Six months ago, I gave birth to my little girl. It is hard for me to believe that it has been 6 months since I was blessed with her in my life. I am so thankful for the health of all four of my children.
It is amazing how fast they grow up. They are born being completely dependent on someone they don't even recognize. She wouldn't have known me from any other woman in the world. A baby's life literally depends on their family. At birth, a baby is a spastic, uncoordinated, very flexible person. There were times she would hit herself in the face, or kick herself in her bootie. My older children found it quite hilarious that she would kick herself.

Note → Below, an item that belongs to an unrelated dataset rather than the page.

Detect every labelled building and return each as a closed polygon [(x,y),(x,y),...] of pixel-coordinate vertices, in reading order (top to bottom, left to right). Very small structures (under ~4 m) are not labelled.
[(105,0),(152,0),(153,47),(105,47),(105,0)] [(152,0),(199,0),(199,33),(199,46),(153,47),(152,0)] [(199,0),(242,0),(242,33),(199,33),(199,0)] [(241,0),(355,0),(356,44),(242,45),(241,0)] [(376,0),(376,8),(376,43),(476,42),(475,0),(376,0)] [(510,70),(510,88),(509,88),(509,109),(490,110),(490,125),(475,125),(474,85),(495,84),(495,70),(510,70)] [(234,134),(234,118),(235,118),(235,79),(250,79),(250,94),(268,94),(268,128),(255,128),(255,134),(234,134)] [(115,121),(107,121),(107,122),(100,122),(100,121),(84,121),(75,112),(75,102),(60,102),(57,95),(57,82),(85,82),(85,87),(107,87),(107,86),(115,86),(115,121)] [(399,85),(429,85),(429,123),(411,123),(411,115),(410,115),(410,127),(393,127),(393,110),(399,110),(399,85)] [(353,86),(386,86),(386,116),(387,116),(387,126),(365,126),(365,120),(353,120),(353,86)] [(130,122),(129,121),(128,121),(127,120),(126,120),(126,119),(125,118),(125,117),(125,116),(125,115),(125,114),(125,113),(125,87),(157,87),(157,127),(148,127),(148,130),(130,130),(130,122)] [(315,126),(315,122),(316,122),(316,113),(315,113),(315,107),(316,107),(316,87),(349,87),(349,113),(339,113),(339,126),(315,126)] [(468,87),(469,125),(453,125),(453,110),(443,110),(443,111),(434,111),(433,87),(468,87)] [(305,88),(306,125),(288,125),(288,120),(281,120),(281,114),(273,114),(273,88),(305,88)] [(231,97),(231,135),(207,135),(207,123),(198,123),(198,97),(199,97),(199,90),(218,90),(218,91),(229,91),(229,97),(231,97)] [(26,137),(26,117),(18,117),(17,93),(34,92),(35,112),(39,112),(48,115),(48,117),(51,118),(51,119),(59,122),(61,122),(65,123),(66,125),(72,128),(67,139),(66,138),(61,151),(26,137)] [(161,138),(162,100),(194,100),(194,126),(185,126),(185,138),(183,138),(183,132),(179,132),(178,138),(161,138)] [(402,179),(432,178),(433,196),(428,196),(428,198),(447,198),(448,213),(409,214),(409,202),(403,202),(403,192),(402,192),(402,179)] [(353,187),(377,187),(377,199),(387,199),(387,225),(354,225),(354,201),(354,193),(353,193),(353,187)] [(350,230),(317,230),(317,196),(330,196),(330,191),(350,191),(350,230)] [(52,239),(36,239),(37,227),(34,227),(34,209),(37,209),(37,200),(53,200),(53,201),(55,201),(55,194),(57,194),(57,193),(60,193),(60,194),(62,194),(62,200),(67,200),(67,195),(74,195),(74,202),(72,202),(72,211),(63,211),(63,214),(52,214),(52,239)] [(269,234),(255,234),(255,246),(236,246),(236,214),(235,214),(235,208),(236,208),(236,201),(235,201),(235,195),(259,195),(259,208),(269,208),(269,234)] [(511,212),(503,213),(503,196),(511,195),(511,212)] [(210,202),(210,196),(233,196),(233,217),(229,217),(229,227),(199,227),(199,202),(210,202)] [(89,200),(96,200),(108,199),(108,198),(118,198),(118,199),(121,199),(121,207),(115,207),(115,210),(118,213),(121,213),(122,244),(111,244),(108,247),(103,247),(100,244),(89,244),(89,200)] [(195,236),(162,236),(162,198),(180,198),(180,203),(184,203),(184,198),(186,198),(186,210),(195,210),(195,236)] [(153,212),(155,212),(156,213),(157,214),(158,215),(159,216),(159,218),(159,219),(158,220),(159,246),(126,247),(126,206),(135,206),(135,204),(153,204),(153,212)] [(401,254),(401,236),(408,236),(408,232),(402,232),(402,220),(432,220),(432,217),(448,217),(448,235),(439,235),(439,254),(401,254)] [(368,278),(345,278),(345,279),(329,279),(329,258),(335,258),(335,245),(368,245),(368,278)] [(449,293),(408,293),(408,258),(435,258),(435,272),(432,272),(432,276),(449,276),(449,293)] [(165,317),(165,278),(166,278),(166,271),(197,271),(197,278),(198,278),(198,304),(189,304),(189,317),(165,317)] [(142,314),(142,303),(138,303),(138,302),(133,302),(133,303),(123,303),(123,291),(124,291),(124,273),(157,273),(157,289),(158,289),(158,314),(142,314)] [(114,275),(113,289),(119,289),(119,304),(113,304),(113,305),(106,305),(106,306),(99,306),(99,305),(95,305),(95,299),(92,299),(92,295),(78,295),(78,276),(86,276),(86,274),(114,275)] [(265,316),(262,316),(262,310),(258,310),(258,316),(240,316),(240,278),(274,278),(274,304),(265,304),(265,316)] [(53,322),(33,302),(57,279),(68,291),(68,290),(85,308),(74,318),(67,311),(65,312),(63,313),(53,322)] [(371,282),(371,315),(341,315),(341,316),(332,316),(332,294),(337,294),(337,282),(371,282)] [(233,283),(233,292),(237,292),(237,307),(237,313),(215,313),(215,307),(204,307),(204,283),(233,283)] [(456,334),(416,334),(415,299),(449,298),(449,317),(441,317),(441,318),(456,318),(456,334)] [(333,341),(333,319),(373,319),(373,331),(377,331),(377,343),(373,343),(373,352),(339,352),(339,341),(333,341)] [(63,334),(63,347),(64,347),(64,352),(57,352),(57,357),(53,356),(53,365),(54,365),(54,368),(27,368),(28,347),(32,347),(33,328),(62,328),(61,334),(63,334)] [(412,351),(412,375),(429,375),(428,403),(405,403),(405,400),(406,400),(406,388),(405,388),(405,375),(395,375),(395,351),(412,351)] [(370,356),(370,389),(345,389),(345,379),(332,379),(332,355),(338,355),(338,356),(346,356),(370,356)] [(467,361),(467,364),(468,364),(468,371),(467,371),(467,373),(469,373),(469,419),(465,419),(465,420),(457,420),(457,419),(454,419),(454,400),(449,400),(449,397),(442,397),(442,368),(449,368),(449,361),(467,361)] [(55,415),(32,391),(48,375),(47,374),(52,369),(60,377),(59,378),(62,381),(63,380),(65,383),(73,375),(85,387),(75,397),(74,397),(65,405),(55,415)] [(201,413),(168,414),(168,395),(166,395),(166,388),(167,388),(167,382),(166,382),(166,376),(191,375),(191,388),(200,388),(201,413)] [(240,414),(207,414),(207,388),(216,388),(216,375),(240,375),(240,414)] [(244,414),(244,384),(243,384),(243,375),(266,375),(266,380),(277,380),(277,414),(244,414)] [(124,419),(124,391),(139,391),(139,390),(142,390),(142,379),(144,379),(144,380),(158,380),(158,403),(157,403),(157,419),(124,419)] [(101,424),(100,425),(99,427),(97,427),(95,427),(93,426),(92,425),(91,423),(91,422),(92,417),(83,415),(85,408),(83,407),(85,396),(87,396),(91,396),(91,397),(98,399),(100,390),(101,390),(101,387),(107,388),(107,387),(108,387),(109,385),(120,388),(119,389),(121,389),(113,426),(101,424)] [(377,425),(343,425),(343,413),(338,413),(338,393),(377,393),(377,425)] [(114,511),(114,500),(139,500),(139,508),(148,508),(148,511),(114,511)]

Today, she knows who I am. She isn't a fan of me leaving the room, let alone the house, without her. She will often break out in a full-fledged cry. Perhaps it is because she sees her buffet leaving. Who knows? You can already tell that she has an amazing sense of humor. Sometimes she will laugh so hard that she has to stop to take a breath. She likes to figure things out too. Yesterday, my husband came home from work and fell asleep on the couch. She was in her Bumbo seat sitting next to me. My husband started to snore, and she was leaning over in his direction just looking at him. She couldn't figure out what was wrong, or right for that matter, with her daddy, but she certainly wanted to.
My children still love to hold her. It is the first thing they want to do in the morning when they wake up. Even if she is still asleep. I love to see them with her. You can see complete love in their eyes. When she is awake, it is reciprocated. She will sometimes look at them, and they don't know it, and she will just smile so big. I enjoy seeing her, and my other three children, growing up.
As a parent, I have always wanted my children to be happy. For the most part, they always are. There are definitely those moments when they want something that they don't need, that they aren't too happy when I say no. There is also chore time which is not always a joyous time. Those are just small moments, compared to the eternal perspective.